Figure 23 illustrates the way such a corpus is built: From the reference containing some categorized units, three new sets of annotations are built, simulating three annotators who are assumed to have the same annotating skill level, which is set in this example at magnitude 0.1. The applied error type is position only, that is to say that each annotator makes mistakes only when positioning boundaries, but does not make any other mistake (the units are reproduced in the same order, with the correct category, and in the same number). At this low magnitude, the positions are still close to those of the reference, but often vary a little. Hence, we obtain here a slightly shuffled multi-annotator corpus. Let us sum up the way error types are currently designed in the CST.
Position. At magnitude m, for a given unit, we define a value shiftmax that is proportional to m and to the length of the unit, and each boundary of the unit is shifted by a value randomly chosen between −shiftmax and shiftmax (note: at magnitude 0, because shiftmax = 0, units are not shifted).
Category. This shuffling cannot be described in a few words (see Mathet et al.  for details). It uses special matrices to simulate, using conditional probabilities, progressive confusion between categories, and can be configured to take into account overlapping of categories. The higher the magnitude, the more frequent and severe the confusion.
False negatives. At magnitude m, each unit has the probability m to be forgotten. For instance, at magnitude m = 0.5, each annotator misses (on average) half of the units from the reference (but not necessarily the same units as the other annotators).
False positives. At magnitude m, each annotator adds a certain number of units (proportional to m) to the ones of the reference.
Splits. At magnitude m, each annotator splits a certain number of units (proportional to m). A split unit may be re-split, and so on.
6.3.2 Pure Segmentation: γ, WD, GHD
Even if γ was created to cope with error types that are poorly or not at all dealt with by other methods, and, moreover, to cope simultaneously with all of them (unitizing of categorized and overlapping categories), it is illuminating to observe how it behaves in more specific error types, to which specialized and well known methods are dedicated. We start with pure segmentation. Figure 24 shows the behavior of WD, GHD, and γ for two error types.

Data -
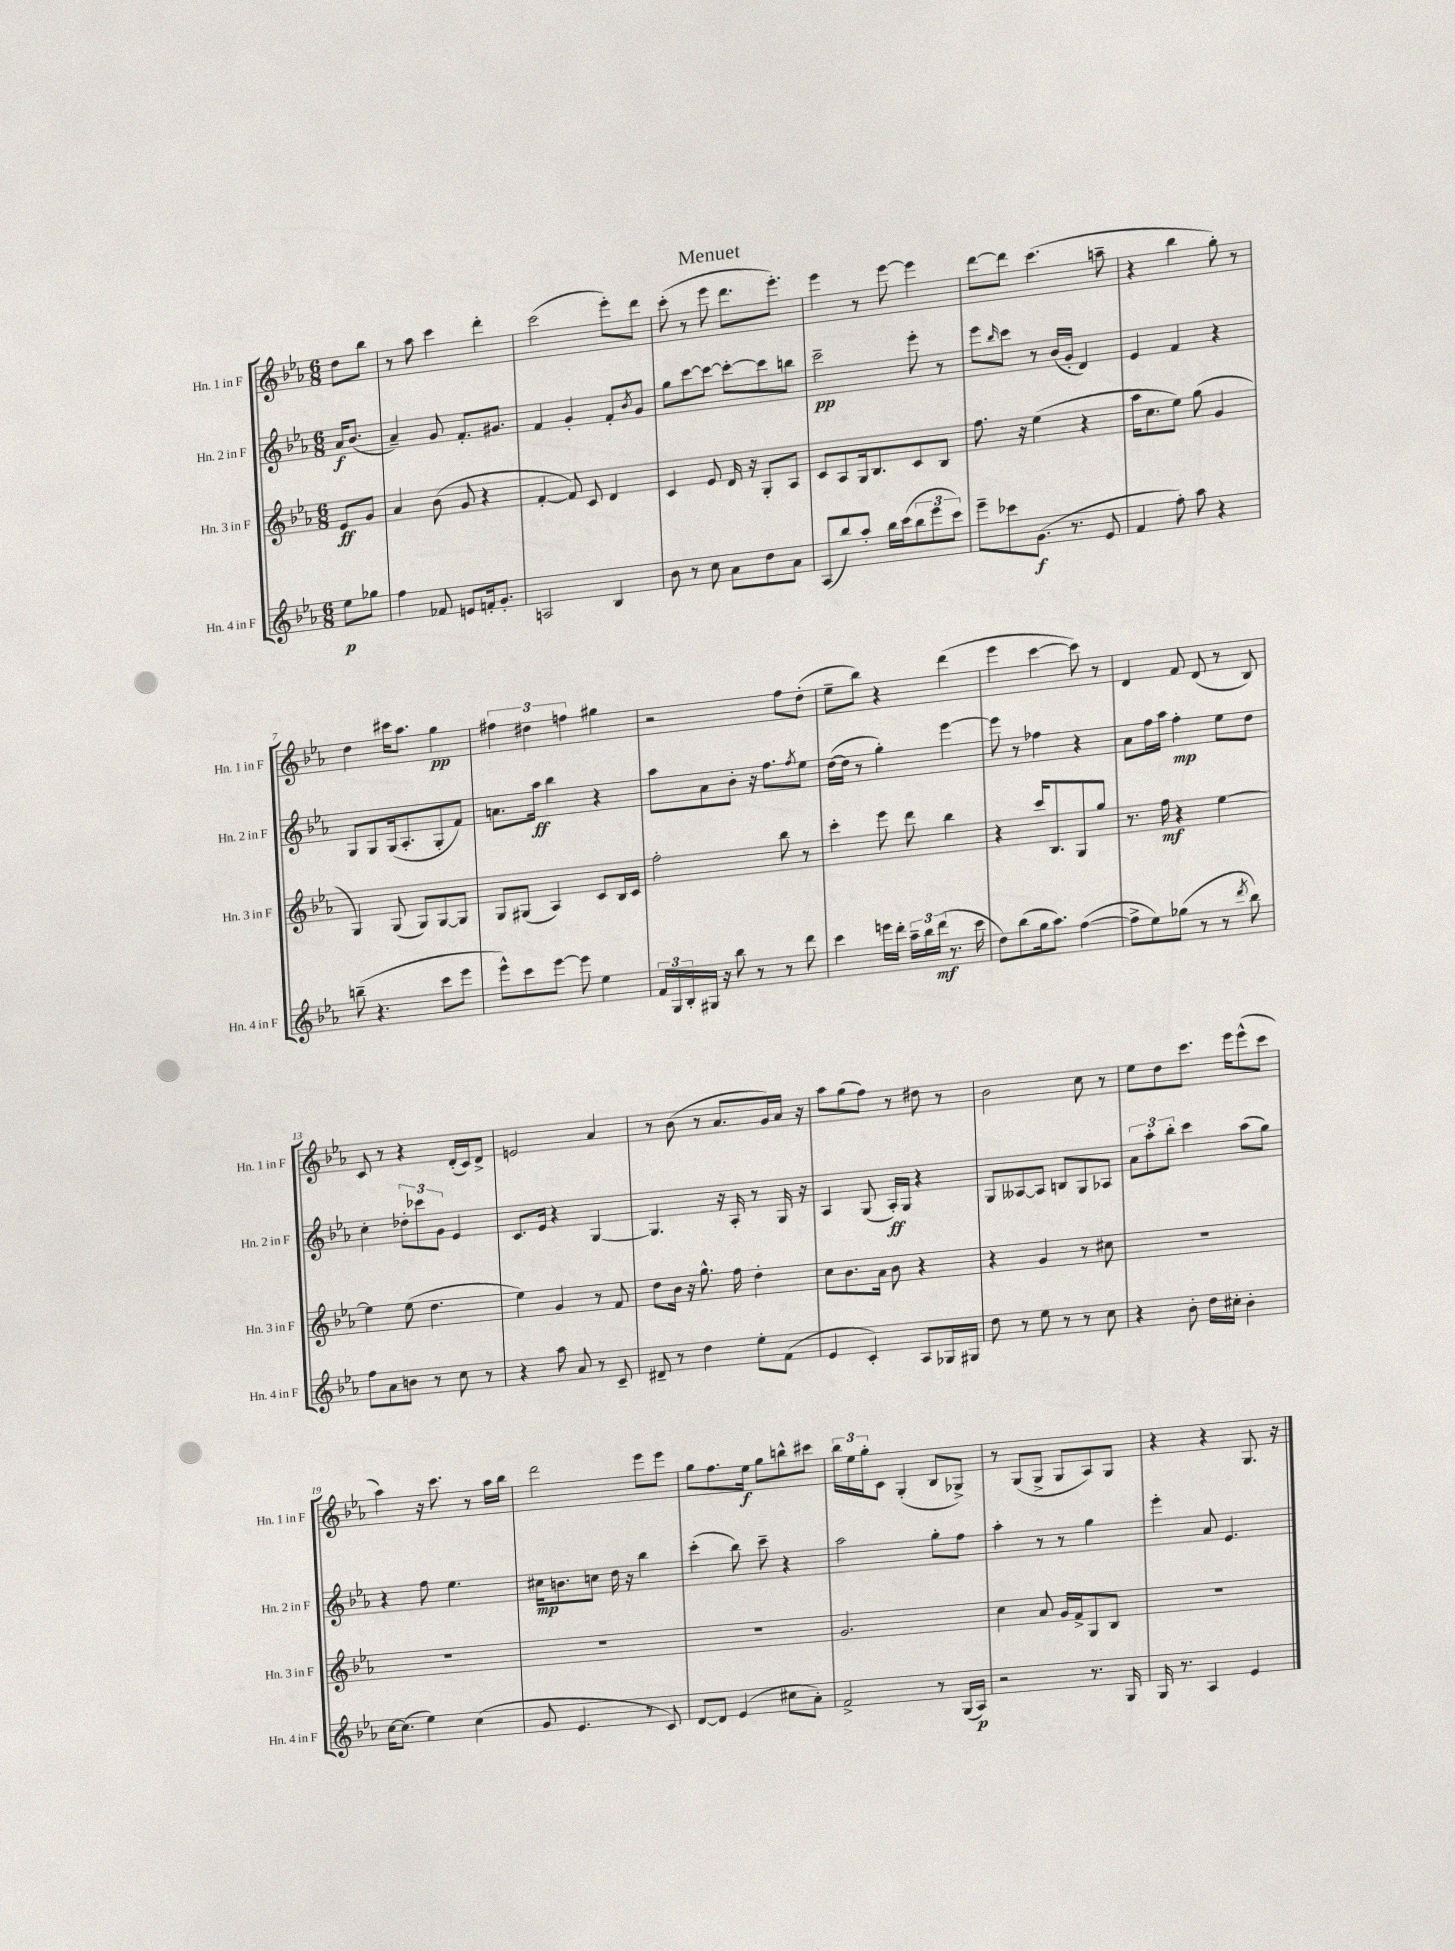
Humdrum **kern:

The request -
Could you copy out the stretch of the passage on simulated annotation errors above, from "False positives. At" through "re-split, and so on.", word for word?

Correct result -
False positives. At magnitude m, each annotator adds a certain number of units (proportional to m) to the ones of the reference.
Splits. At magnitude m, each annotator splits a certain number of units (proportional to m). A split unit may be re-split, and so on.